Instruções do exercício:
Retorne literalmente o trecho do texto sobre obrigações de entregar coisa incerta que começa nas palavras "No entender da" e termina depois de "judicial ou extrajudicial.".

No entender da equipe de Guimarães e Mezzalira, o ato da escolha é, conforme determinado no artigo seguinte (art. 246), o divisor de águas nas obrigações de entregar coisa incerta. Antes da individuação, o devedor continua obrigado a cumprir a obrigação, independentemente de qualquer dano que se abata à coisa: após a escolha, havendo a perda da coisa sem que haja culpa ou dolo de sua parte, a obrigação resolve-se. Desse modo, faz-se imperioso que o ato da escolha seja positivado de maneira inequívoca. Não basta que o devedor separe o bem a ser entregue ao credor, mas que, efetivamente, venha a coloca-lo à disposição do credor. Inexistindo indicação diversa em contrato, o credor deverá ser notificado da escolha, por via judicial ou extrajudicial.

Dados fornecidos:
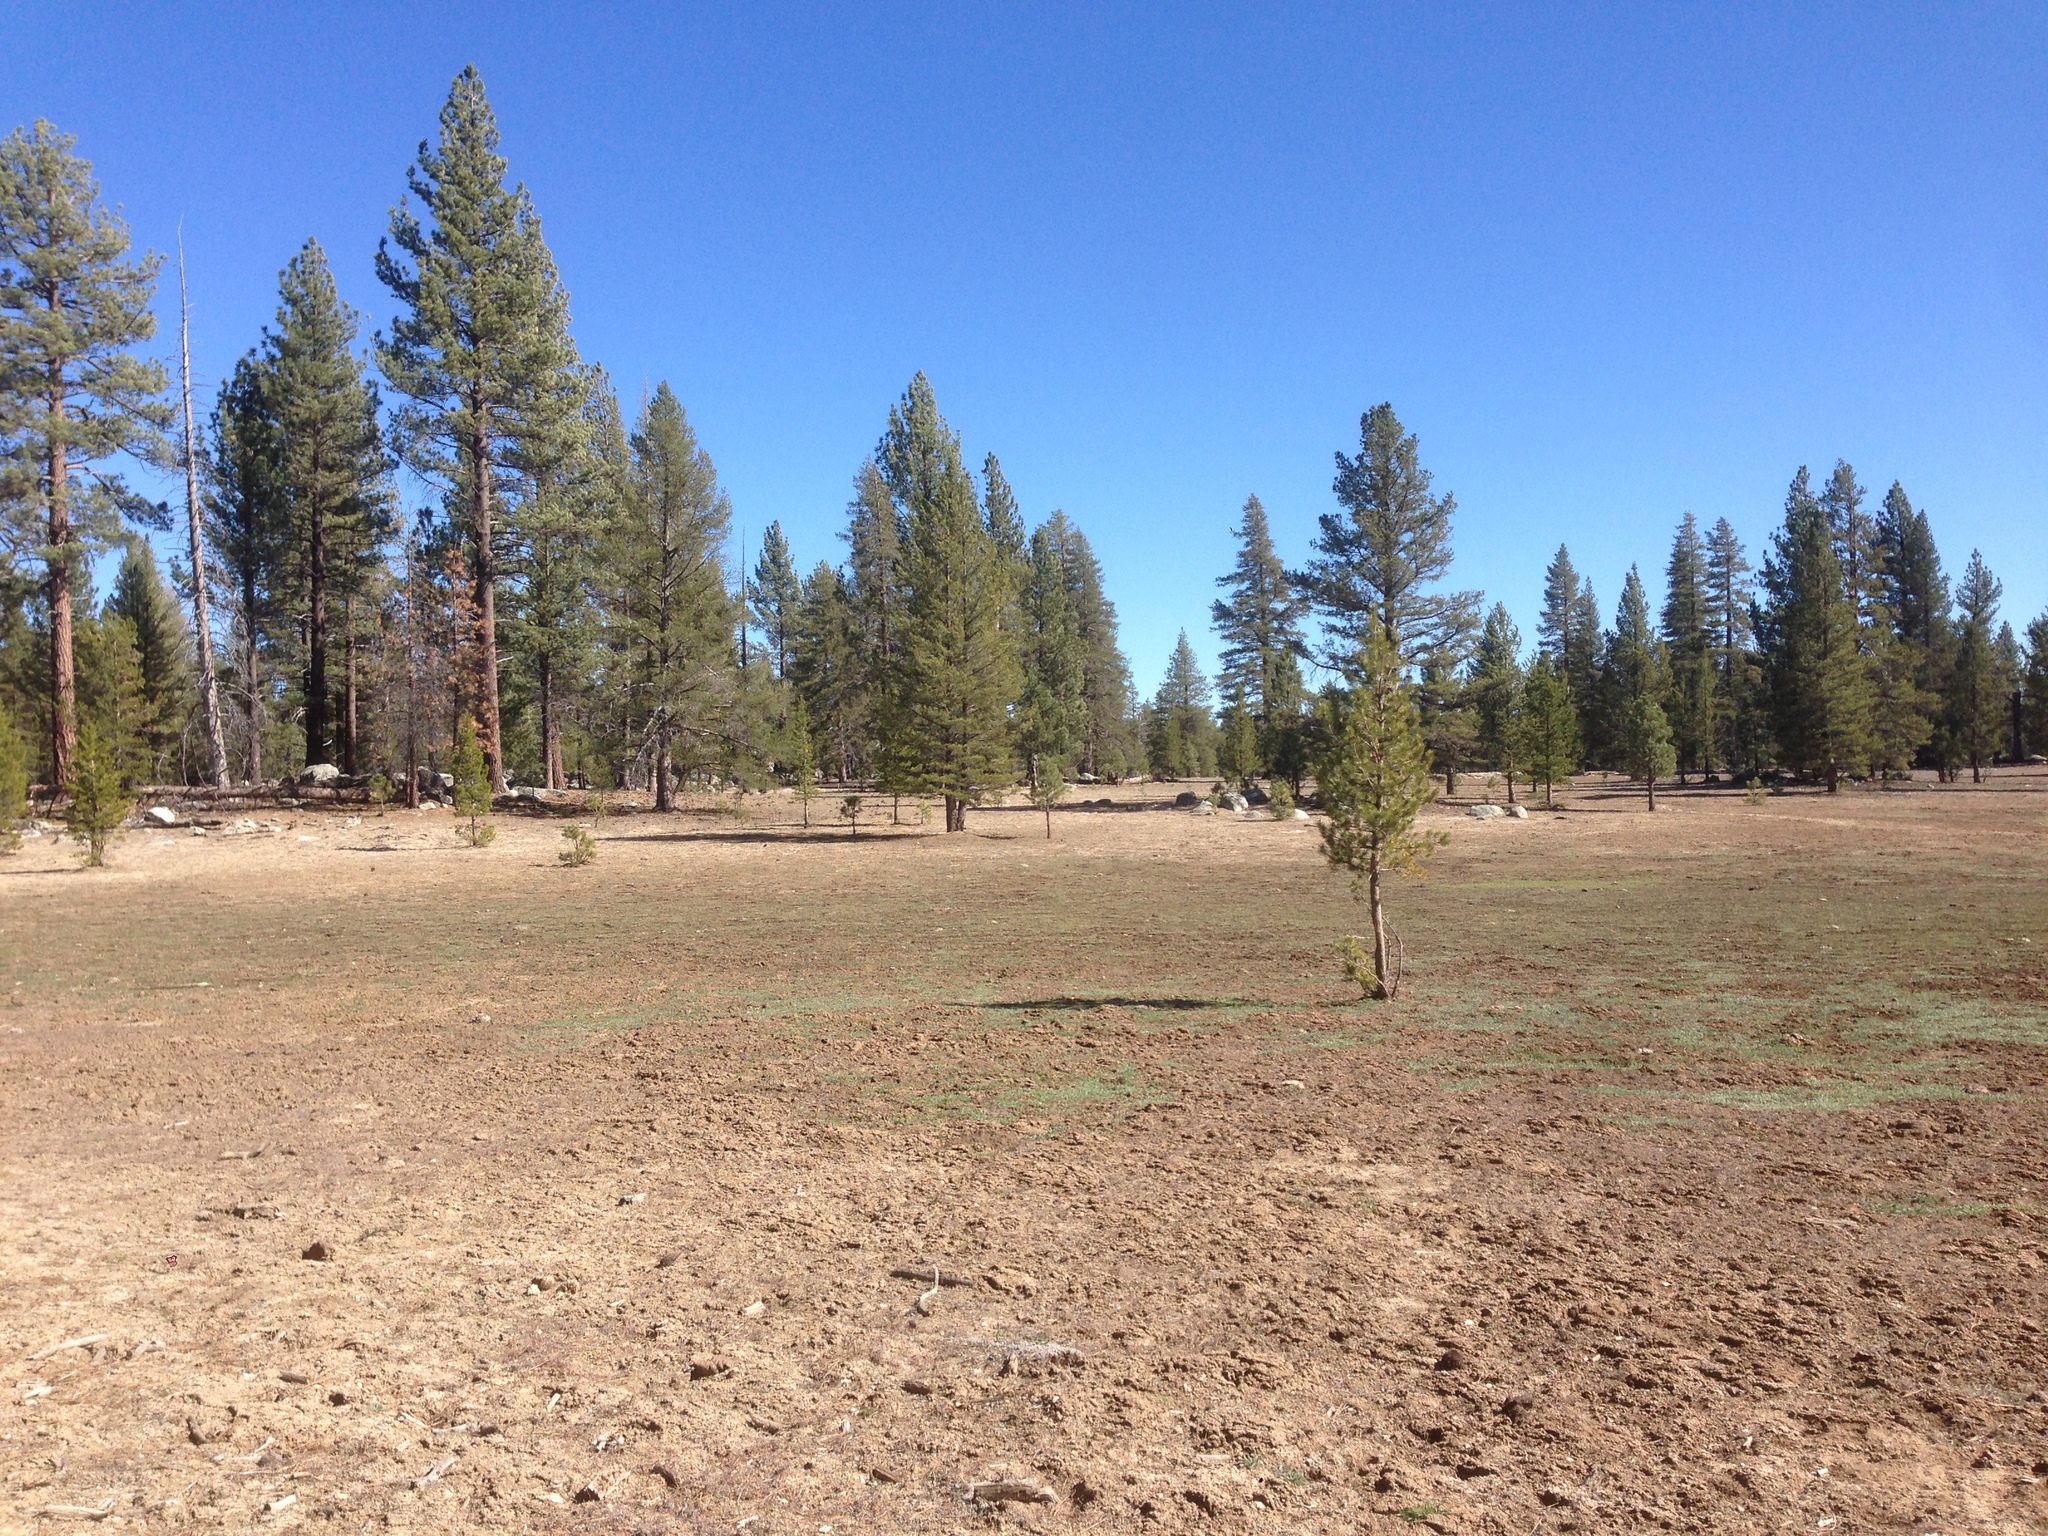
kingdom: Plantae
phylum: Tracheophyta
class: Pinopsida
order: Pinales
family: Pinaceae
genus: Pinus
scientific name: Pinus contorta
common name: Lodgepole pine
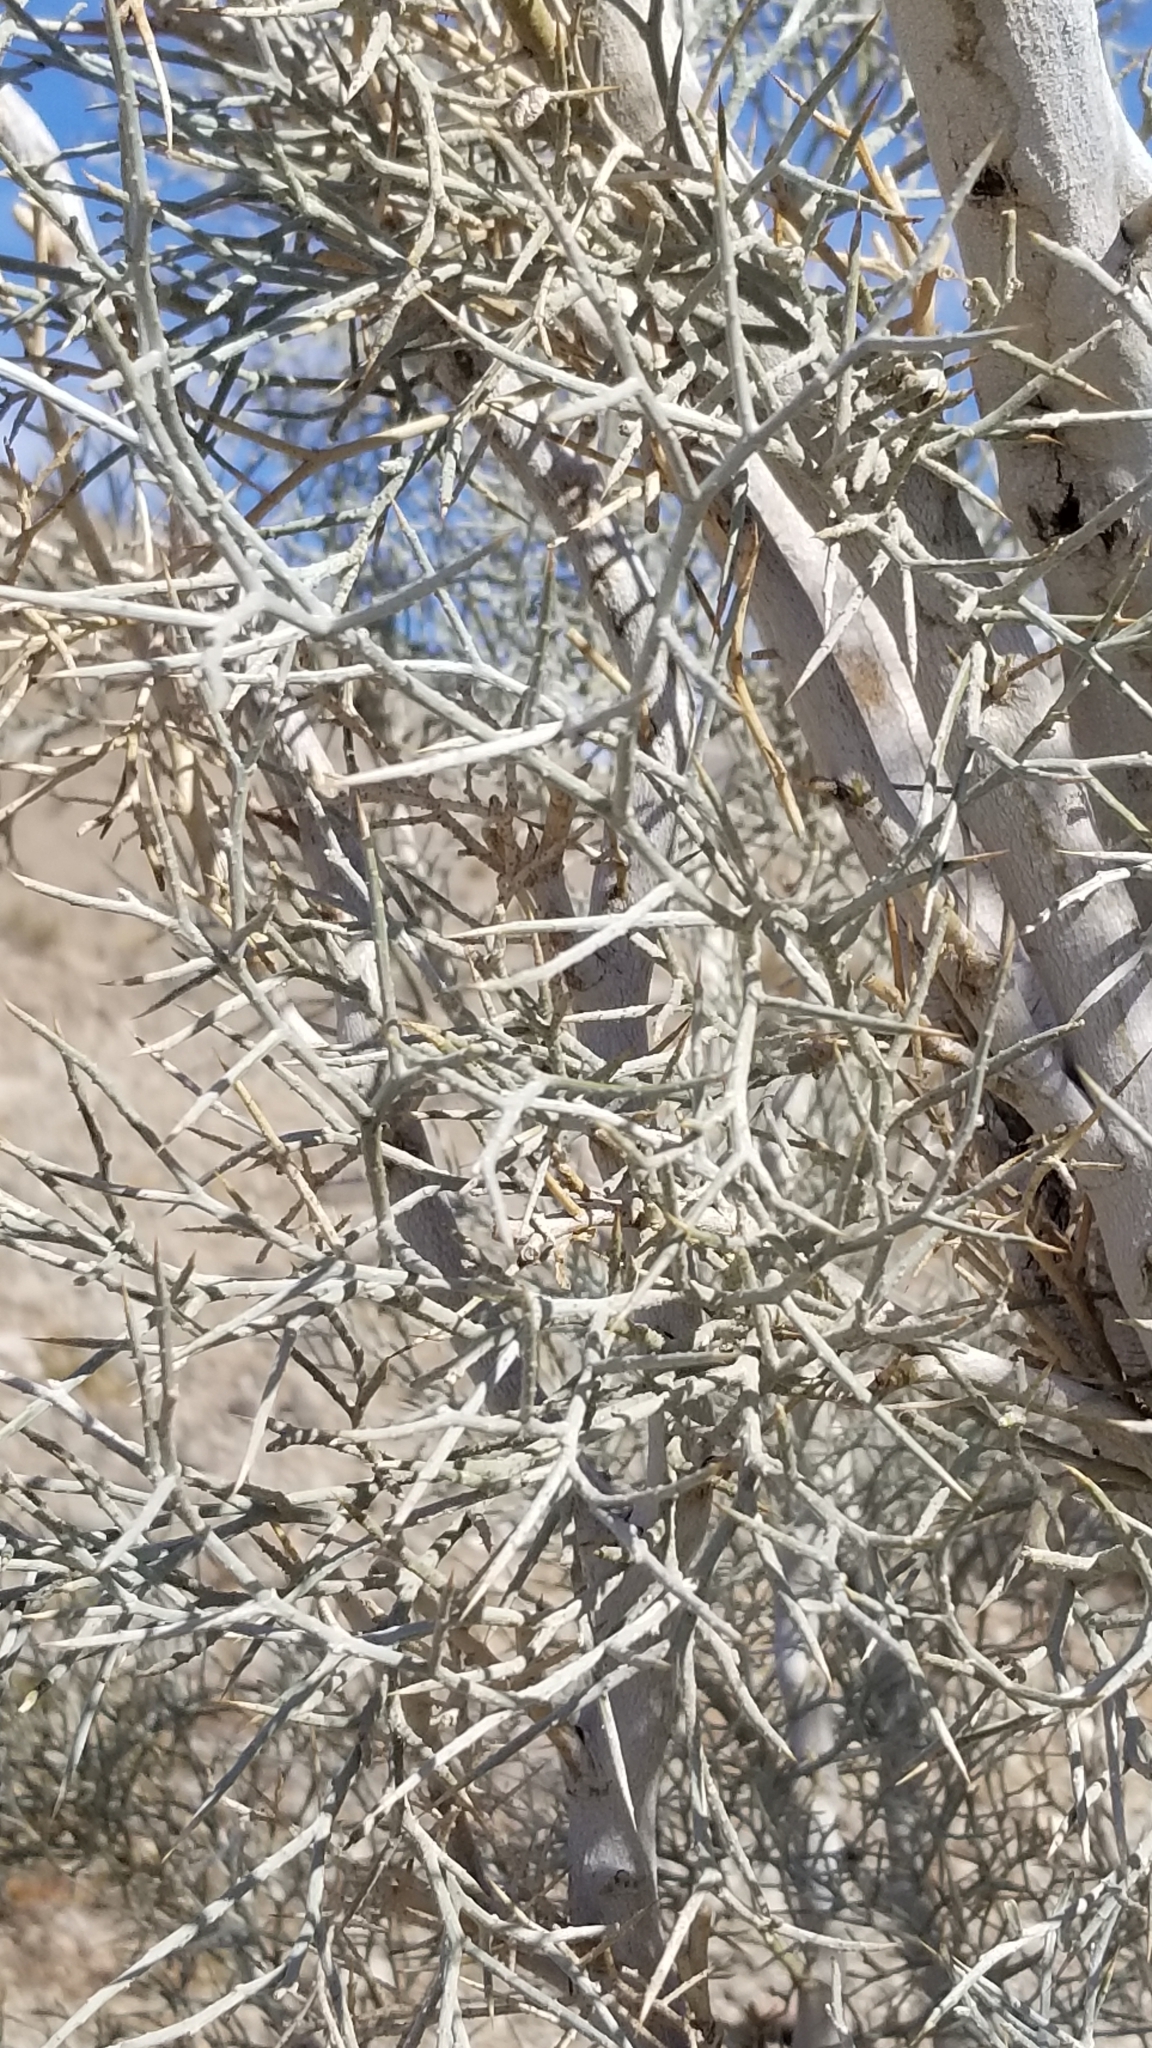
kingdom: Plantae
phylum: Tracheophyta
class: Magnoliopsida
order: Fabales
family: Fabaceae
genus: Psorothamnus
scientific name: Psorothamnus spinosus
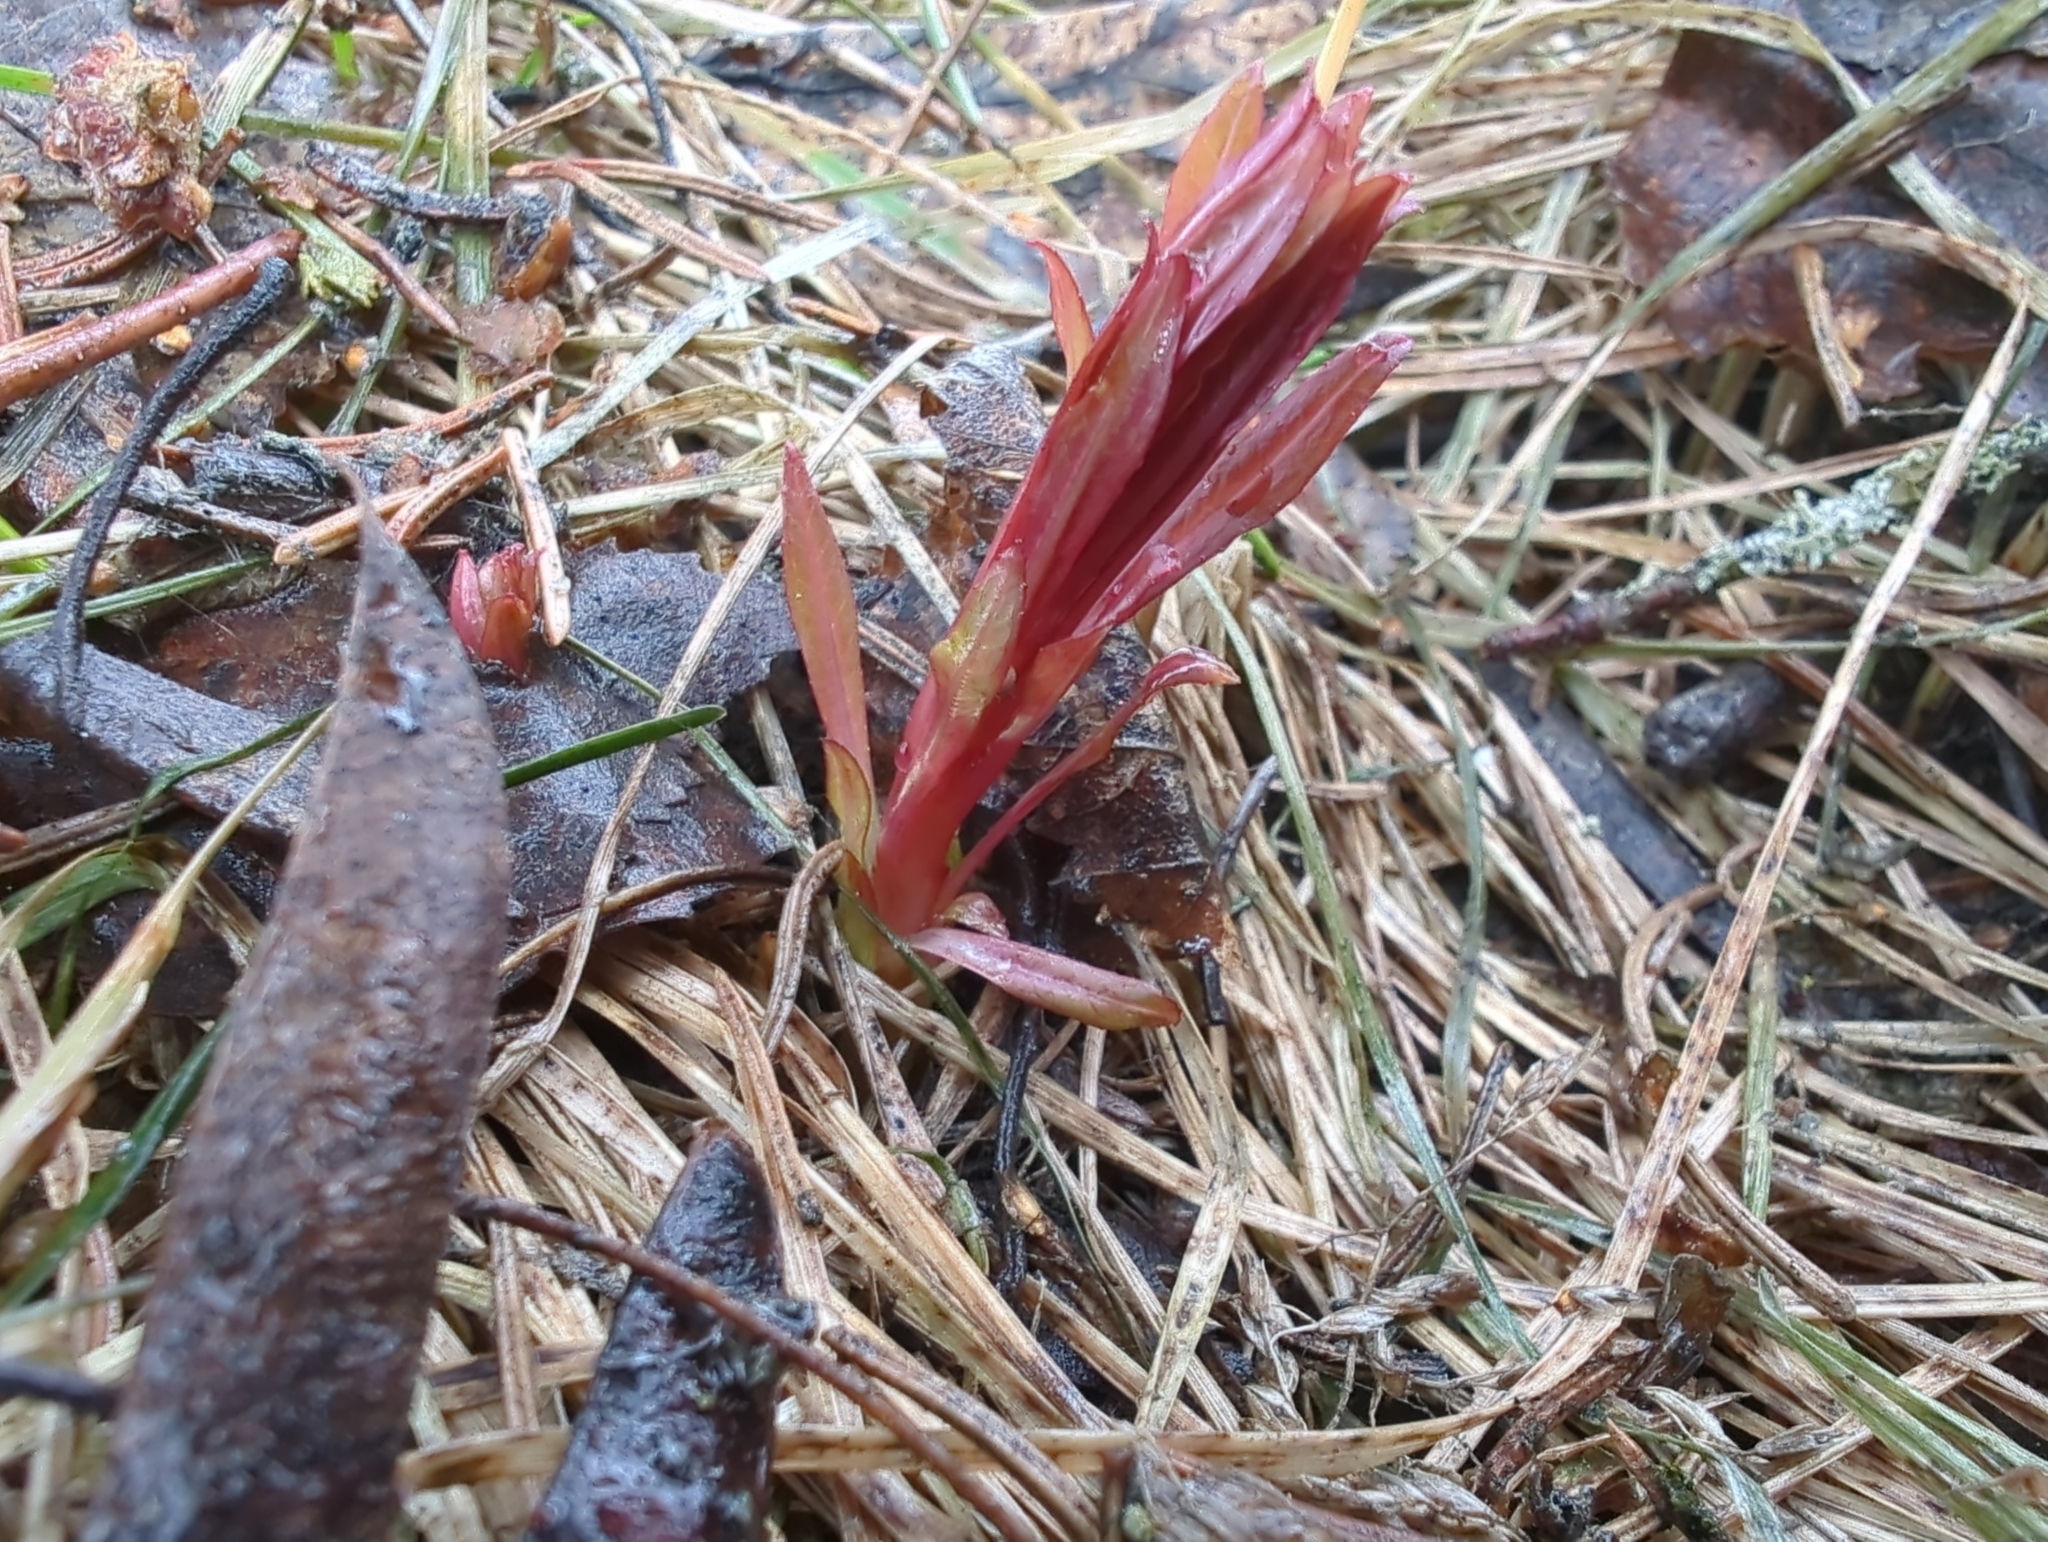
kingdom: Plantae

Resposta escrita:
No entender da equipe de Guimarães e Mezzalira, o ato da escolha é, conforme determinado no artigo seguinte (art. 246), o divisor de águas nas obrigações de entregar coisa incerta. Antes da individuação, o devedor continua obrigado a cumprir a obrigação, independentemente de qualquer dano que se abata à coisa: após a escolha, havendo a perda da coisa sem que haja culpa ou dolo de sua parte, a obrigação resolve-se. Desse modo, faz-se imperioso que o ato da escolha seja positivado de maneira inequívoca. Não basta que o devedor separe o bem a ser entregue ao credor, mas que, efetivamente, venha a coloca-lo à disposição do credor. Inexistindo indicação diversa em contrato, o credor deverá ser notificado da escolha, por via judicial ou extrajudicial.